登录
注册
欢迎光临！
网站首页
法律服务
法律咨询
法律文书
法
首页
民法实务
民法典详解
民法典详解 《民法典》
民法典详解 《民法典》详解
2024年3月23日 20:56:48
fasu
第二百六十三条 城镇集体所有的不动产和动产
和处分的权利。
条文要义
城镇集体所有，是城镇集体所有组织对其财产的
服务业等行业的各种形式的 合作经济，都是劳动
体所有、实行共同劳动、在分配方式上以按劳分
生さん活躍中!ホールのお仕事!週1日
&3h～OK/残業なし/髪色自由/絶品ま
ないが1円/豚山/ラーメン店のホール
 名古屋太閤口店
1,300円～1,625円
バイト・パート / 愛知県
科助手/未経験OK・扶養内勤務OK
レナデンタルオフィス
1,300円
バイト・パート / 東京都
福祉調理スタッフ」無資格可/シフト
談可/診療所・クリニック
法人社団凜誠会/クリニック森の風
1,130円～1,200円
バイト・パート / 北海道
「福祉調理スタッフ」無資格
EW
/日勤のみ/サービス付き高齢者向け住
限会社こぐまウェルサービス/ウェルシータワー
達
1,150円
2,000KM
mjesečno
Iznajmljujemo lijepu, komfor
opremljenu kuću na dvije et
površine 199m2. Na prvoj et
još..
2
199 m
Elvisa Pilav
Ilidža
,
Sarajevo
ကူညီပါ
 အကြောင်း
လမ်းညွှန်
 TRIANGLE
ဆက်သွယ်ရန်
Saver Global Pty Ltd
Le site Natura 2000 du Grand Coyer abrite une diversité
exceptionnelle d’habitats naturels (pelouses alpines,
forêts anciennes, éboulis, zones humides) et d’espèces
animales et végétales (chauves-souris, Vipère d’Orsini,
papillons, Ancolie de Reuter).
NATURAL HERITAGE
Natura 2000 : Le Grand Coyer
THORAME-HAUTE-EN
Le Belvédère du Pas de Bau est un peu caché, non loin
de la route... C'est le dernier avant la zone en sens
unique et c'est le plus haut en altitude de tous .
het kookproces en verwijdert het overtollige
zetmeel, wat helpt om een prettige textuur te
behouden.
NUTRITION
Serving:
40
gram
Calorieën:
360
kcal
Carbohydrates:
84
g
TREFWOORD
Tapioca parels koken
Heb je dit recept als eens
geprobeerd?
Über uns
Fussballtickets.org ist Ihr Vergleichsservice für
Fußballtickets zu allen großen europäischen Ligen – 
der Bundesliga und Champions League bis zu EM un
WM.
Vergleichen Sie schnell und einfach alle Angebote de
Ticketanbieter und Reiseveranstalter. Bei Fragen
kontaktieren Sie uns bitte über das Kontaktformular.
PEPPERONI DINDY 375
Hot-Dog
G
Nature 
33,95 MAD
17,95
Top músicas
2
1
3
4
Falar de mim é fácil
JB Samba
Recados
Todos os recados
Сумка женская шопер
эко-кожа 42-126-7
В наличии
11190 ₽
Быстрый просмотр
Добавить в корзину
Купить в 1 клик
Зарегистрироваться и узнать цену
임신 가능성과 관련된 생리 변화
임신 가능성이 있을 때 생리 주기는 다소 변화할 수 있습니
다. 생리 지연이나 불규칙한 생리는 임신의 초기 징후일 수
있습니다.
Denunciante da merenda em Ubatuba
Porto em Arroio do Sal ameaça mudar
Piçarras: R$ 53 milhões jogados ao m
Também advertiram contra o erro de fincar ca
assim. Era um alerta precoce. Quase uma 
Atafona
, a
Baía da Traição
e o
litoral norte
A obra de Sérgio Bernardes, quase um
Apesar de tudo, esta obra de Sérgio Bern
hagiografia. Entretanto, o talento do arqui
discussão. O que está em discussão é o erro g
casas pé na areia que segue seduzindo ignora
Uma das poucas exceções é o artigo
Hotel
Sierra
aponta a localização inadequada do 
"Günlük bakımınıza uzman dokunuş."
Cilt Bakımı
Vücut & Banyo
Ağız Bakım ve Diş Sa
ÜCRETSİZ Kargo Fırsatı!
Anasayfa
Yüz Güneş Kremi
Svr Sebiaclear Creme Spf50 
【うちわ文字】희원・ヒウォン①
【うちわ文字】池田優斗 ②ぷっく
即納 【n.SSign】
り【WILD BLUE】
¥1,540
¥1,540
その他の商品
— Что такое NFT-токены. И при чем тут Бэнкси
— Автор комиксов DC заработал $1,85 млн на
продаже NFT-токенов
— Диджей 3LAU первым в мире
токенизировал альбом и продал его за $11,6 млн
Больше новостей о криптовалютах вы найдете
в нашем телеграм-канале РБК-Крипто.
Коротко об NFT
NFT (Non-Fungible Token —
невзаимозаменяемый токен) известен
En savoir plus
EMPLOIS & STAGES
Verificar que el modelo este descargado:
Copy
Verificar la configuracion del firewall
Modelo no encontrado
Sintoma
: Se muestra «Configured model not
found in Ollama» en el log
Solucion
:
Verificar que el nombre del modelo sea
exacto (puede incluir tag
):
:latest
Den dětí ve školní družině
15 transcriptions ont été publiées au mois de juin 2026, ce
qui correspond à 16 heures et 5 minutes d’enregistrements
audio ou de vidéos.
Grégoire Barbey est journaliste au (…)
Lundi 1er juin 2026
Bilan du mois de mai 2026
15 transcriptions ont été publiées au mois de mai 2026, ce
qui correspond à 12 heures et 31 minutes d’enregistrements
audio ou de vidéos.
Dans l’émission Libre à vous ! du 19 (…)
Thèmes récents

Activity -
Count how many lines in the records above contain the word "transcriptions" and reply with only that number.

Final answer -
2